Society MNRAS. This is the first time that several new systems with brown dwarf companions have been simultaneously detected at wide orbital distances.
Innovative search method
“Companions of brown dwarfs in wide orbits are rare, and their direct detection is fraught with enormous technical difficulties, because the host stars completely blind our telescopes,” says Mariangela Bonavita.

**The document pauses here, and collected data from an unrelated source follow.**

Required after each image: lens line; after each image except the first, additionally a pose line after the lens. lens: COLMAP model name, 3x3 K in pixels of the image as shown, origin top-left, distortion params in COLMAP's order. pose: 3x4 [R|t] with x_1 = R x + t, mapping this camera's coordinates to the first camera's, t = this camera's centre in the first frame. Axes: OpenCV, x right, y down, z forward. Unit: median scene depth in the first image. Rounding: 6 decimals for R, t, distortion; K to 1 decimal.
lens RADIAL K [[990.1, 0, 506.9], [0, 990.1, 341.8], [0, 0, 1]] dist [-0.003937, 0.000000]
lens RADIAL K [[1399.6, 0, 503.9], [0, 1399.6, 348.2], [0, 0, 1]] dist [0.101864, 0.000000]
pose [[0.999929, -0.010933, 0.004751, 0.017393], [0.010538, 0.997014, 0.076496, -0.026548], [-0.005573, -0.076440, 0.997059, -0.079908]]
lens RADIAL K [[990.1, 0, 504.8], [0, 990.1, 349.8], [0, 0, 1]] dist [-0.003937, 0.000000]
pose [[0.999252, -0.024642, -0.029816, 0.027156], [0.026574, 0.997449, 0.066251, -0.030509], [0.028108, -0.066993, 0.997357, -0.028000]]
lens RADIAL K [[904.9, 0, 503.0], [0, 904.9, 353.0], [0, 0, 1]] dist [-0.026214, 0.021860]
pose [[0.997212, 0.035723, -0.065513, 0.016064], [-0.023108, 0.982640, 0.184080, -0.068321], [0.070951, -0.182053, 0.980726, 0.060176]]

Most of the research done so far has focused on random stars from young clusters.
“An alternative approach to increase the number of detections is to observe only those stars that show signs of the presence of an additional object in their system,” explains Clemence Fontanive.For example, the way a star moves under the gravitational pull of a companion can be an indicator of the existence that companion, be it a star, a planet, or something in between.
“We have developed the COPAINS tool, which predicts the types of companions that may be responsible for the observed anomalies in stellar motions,” continues Clemence Fontanive.
Using the COPAINS tool, the research team carefully selected 25 nearby stars that appeared promising for direct detection of hidden low-mass satellites based on data from the European Space Agency‘s (ESA) Gaia spacecraft.
Using the SPHERE planetary finder on the Very Large Telescope in Chile to observe these stars, they have successfully discovered ten new satellites orbiting Jupiter to Pluto, including five low-mass stars, a white dwarf (dense stellar remnant) and four new brown dwarfs.
Significant increase in detections
“These results greatly increase the number of known brown dwarfs orbiting stars at large distances and significantly increase their detection rate compared to any previous imaging survey,” explains Mariangela Bonavita.
While this approach is currently limited to the signatures of brown dwarfs and stellar companions, future phases of the Gaia mission will allow these techniques to be applied to lower masses and discover new giant exoplanets.
Clemence Fontanive adds: “In addition to making so many new discoveries at once, our program also demonstrates the power of these search strategies.”
“This result was only possible because we believed that when space and ground-based tools are combined to directly capture exoplanets, the whole is greater than the sum of its parts. We hope this will usher in a new era of synergy between different detection tools and techniques,” concludes Mariangela Bonavita.